§ **Passage for review**
[Start of section]
So if I can come in with all of that, that’s huge, because they know I already get it, they don’t have to start from the beginning. And it did, it worked like crazy. And then I was able to… One of the things that I talk about these days, and I try to let writers and copywriters, whatever stage of the game they’re in, is when you start narrowing things down, don’t narrow down too much. So think of it as a pyramid, you don’t want to start at the very top, which is where I was, I’ll write anything for anyone, and you don’t want to start at the very bottom, which is like ultra, ultra niched.

You want to be somewhere in the middle. So I started with, “I write for hi-tech companies.” That’s still really broad, but it made a massive difference. Once I started getting results, started getting clients, and saw where I was getting traction, and what I liked and didn’t like, then I started narrowing things down. I said, “Enterprise software,” that was stage two, enterprise software clients. And then it was-

Darrell:

The down, down. I like that. Down, down is kind of how I talk about niching, is, “I want to write for everyone. Well no, I want to write for down, and then I want to write for down.” And just narrowing two steps down makes a huge difference when focusing on a niche, so I love that you mentioned that.

Ed:

It does, but a lot of people try to go down, down, down on the first step.

Darrell: 

Mm-hmm (affirmative).

Ed:

And that’s all theoretical. We don’t know. So down maybe one, maybe two at the most, and then let’s see. Let’s see what you get.

Darrell:

Yeah.

Ed:

Eventually, I narrowed it down to, “Enterprise software clients in these three sectors, and my specialty is these three types of projects.” I was able to… But that took years, right?

Darrell:

Yeah. So how long were you doing this on the side until you started doing it full-time?

Ed:

It was about 27 months, so a little over two years, because I quit my day job in May 2006. June 1st 2006 was my first day self-employed full-time.

Darrell:

Wow. Talk to me about those two years. That seems like a lot of work to be doing two jobs. What was that like? What was the process like while you were working a full-time job in sales, copywriting at that job, but then freelancing on the side? I’m assuming nights, weekends, long nights.
[End of section]
§ **Dataset excerpts**
[Start of section]
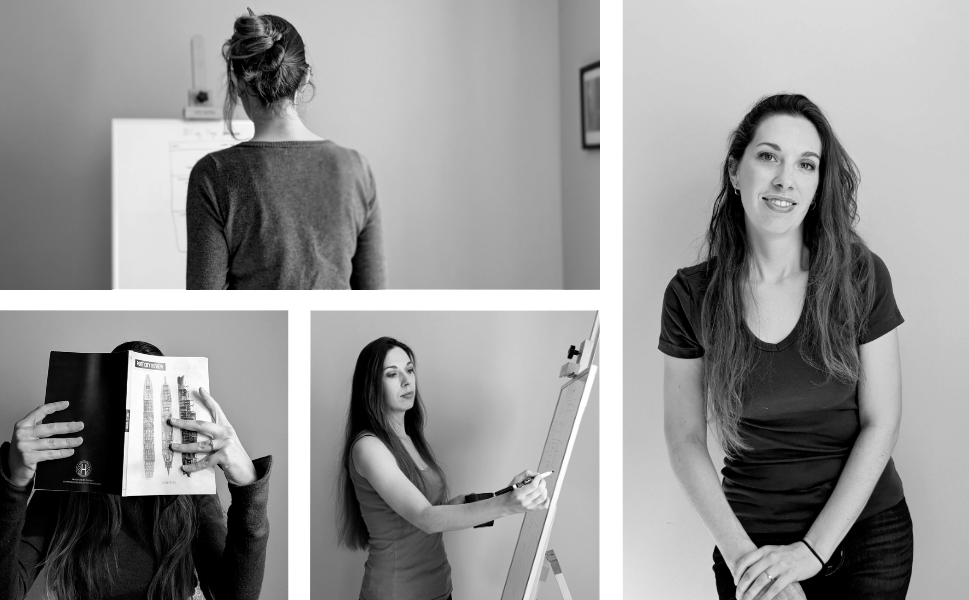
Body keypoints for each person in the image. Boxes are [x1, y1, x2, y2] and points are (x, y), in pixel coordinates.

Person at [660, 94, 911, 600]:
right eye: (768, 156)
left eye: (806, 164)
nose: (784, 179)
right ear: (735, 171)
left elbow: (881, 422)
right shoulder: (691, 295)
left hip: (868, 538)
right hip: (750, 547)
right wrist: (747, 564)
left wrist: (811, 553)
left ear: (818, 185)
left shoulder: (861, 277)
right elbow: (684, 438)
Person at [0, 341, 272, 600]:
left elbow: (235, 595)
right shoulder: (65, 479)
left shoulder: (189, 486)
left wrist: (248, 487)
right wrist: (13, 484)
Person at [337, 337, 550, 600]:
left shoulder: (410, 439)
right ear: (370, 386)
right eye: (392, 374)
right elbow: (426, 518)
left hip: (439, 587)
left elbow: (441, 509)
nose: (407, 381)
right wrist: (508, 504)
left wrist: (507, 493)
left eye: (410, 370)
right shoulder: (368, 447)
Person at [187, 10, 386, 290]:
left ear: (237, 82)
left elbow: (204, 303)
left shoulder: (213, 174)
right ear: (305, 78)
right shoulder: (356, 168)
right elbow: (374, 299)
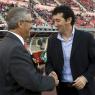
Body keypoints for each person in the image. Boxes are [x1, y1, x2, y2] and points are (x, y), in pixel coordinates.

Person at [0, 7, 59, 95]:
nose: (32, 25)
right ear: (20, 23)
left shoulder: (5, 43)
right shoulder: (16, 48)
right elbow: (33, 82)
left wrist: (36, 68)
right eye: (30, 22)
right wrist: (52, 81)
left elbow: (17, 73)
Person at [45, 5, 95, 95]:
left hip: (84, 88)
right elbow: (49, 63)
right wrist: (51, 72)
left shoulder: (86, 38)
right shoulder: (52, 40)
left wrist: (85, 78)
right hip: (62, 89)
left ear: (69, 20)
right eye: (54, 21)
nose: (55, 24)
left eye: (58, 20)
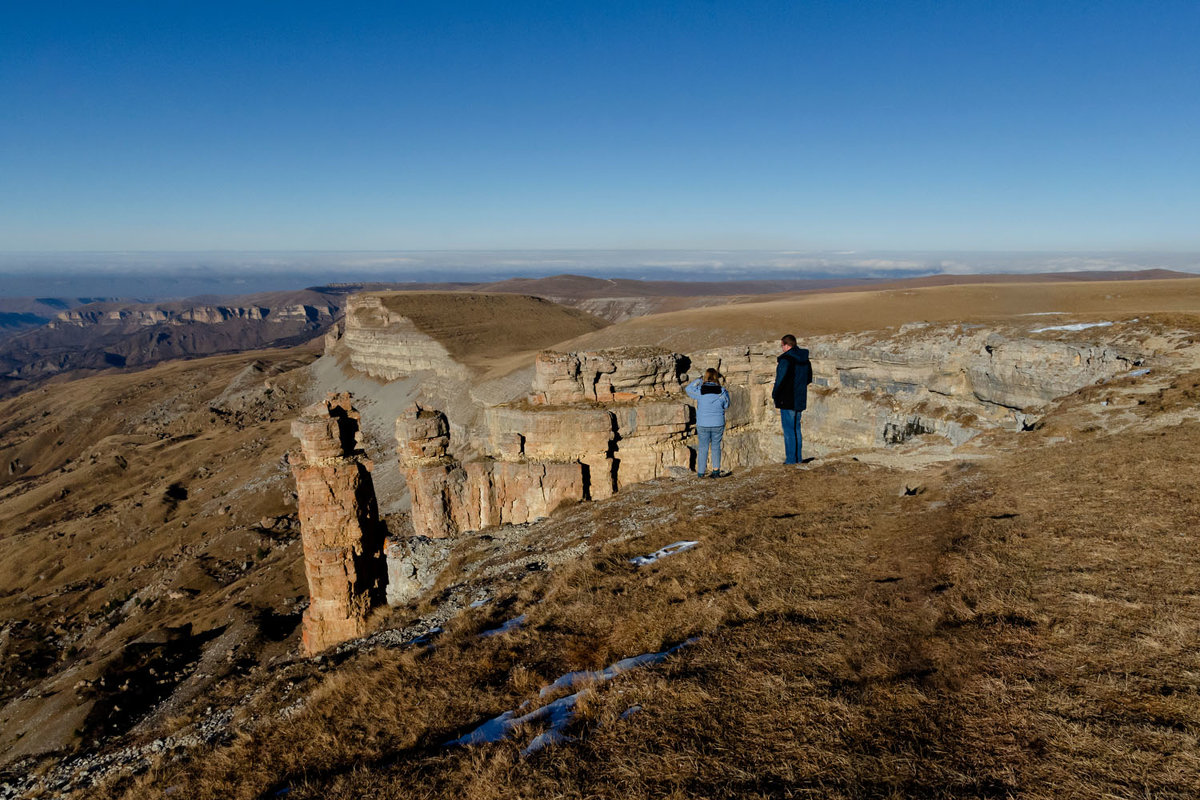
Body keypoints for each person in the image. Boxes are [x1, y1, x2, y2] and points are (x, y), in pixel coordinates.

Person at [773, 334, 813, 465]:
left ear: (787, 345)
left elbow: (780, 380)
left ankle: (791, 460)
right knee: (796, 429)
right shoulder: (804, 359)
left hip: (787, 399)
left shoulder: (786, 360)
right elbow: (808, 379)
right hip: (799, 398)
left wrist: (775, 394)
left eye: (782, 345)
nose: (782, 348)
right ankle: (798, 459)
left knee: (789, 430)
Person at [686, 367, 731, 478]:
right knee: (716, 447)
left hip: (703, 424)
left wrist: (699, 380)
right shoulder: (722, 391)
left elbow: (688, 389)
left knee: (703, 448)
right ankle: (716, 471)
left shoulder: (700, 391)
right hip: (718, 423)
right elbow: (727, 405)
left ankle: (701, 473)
[End of section]
[Start of section]
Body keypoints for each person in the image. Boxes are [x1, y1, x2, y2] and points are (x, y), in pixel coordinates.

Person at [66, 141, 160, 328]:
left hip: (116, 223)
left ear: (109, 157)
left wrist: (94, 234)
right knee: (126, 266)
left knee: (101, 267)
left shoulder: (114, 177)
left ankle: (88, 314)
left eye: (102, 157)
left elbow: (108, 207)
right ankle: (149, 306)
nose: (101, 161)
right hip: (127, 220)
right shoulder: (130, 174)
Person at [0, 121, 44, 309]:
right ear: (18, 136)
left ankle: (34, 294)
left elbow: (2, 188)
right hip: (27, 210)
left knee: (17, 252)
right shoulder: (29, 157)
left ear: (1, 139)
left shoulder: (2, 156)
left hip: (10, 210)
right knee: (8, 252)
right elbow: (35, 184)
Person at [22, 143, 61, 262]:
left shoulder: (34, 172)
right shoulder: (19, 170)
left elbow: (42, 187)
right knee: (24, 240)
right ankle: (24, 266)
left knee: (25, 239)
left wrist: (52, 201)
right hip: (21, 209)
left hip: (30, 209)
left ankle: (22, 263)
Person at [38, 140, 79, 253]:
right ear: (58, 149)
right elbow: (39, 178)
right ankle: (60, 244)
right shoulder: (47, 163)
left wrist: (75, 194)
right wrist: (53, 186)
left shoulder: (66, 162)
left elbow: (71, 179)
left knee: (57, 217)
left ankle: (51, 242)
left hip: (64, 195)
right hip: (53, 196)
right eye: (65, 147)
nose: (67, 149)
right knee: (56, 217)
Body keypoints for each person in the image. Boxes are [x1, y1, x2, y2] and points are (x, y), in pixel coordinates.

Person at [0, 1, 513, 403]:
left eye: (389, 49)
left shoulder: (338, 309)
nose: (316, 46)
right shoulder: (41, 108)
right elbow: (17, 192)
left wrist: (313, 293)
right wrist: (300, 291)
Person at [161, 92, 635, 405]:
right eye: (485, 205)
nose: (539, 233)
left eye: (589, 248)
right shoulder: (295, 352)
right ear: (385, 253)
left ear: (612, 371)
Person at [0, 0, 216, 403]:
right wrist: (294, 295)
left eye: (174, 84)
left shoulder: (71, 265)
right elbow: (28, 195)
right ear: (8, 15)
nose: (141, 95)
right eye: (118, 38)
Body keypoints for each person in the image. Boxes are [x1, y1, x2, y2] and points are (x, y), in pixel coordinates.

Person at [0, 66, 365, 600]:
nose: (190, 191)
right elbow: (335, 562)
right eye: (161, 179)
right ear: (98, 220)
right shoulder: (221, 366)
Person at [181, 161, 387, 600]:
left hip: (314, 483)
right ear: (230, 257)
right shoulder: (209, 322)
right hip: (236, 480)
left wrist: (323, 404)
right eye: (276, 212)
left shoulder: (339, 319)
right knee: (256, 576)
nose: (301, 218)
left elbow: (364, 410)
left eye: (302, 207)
[End of section]
[Start of section]
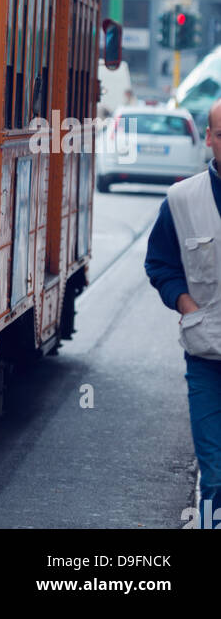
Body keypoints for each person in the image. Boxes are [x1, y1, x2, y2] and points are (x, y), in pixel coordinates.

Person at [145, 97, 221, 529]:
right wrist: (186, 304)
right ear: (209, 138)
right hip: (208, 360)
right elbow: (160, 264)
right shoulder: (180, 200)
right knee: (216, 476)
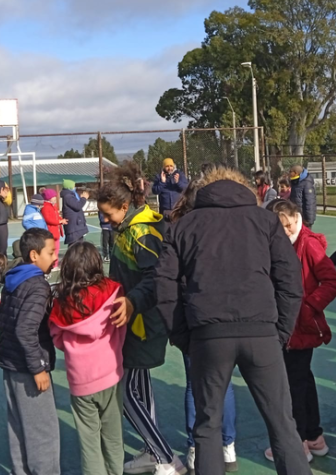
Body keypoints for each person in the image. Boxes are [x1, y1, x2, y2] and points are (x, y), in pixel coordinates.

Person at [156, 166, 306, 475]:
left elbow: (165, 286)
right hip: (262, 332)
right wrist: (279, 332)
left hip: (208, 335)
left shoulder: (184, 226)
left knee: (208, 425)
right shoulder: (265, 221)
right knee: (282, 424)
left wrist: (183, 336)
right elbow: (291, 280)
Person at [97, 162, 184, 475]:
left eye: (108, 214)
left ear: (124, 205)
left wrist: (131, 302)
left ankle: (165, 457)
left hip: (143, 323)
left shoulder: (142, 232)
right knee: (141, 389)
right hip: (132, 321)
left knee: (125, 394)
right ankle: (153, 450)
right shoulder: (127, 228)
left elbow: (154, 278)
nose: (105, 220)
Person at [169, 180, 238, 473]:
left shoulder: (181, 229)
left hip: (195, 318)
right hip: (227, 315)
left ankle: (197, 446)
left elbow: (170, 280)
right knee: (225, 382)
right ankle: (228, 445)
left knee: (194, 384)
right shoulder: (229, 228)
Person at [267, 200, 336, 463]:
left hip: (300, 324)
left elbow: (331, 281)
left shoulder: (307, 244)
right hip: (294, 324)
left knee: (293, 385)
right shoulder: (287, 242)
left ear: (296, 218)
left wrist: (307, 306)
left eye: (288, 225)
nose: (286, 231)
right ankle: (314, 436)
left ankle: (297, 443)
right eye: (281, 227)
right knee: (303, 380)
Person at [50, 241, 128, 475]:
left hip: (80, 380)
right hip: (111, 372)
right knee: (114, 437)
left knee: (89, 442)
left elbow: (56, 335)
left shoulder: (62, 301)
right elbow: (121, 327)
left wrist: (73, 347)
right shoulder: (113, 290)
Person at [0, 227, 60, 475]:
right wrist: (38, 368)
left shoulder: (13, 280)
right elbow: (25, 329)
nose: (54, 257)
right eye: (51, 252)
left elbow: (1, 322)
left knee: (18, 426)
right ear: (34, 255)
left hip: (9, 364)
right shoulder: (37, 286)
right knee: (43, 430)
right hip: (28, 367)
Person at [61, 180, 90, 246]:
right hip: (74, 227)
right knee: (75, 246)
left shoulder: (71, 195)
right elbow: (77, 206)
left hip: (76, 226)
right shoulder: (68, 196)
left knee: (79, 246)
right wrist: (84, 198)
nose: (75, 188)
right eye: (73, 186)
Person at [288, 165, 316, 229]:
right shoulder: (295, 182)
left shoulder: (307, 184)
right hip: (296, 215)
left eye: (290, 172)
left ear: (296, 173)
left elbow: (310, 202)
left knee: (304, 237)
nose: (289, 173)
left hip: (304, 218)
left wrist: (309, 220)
[End of section]
§ **Tasks to complete**
#1 Answer these questions using the interview on narrowing a writing niche.
(a) What was the first, broad description Ed gave of the clients he wrote for?
(b) What kind of clients did Ed call "stage two"?
(c) What date was Ed's first day self-employed full-time?
#2 Carry on the interview on narrowing a writing niche, picking up right after its final sentence.

§ **Expected responses**
#1
(a) "I write for hi-tech companies."
(b) Enterprise software clients.
(c) June 1st 2006.

#2
Ed:                     

It was. It was tough. I think too, so I mention, one, it was in my motivation, that I knew I needed to get on a different path. I had no choice. Another one in no particular order, I had a very… I still have her, but a very supportive wife. She believed in me from the very beginning, and she saw the results, which made it better. And she was behind me 100%. You really need to have supportive family, supportive partner. Another thing was that I was just busy. When you’re just busy, you don’t stop to think too much. Looking back, see now that I have time to reflect, I don’t know. How did I… Well, I was busy, so you do it.

And I think also becoming resourceful and just doing it, the Nike thing. You start finding time, you realize at first… I think I had an advantage, and this is pre-Netflix, so you just cut out things that are kind of unnecessary, and you become resourceful. So I would wake up about an hour earlier, you can get a little bit of work there, at least some planning, and get a hard start on some stuff. I would put my son to bed, and from eight to 10, Monday through Thursdays, that’s eight hours, right, two, four, six, eight. That’s amazing, that’s time that I would’ve just been laying around on the couch watching TV.

And then Saturday mornings I would start about 6:00 AM and work til about noon, one O clock. That’s another six, seven hours. And then by noon, then I would have the rest of my weekend back, but I didn’t miss out on my family. Now I will say, look, at the end, it was just nuts, like spring of 2006, I remember working many Sundays, just working seven days a week. It was rough, but you just find the time. People say, “Well, I don’t have the time, I don’t have the energy.” Man, I wish I had something better to tell you, but it’s just you got to make it, you got to care it out, it’s not going to appear on its own.

Darrell:              

I think it’s really interesting. I’ve had this conversation at least two times this week with people who say, “I want this result for my career. I want to have this kind of career path.” And the short term thinking versus the long term thinking, when those two get mixed up, I think people have a really hard time. So if I were to say to… If you would’ve said to yourself, the June 2006 Ed would’ve said to the mid-2004 Ed, “Hey, if you work two extra hours at night and Saturday mornings for the next two years, you’ll have a career that you really love. Is that worth it?”

2006 Ed is very happy that he made the decisions that he made, and it’s a very easy decision from that place, that forward thinking of 2006 Ed. And I think that there is no shortcuts. There is no shortcuts.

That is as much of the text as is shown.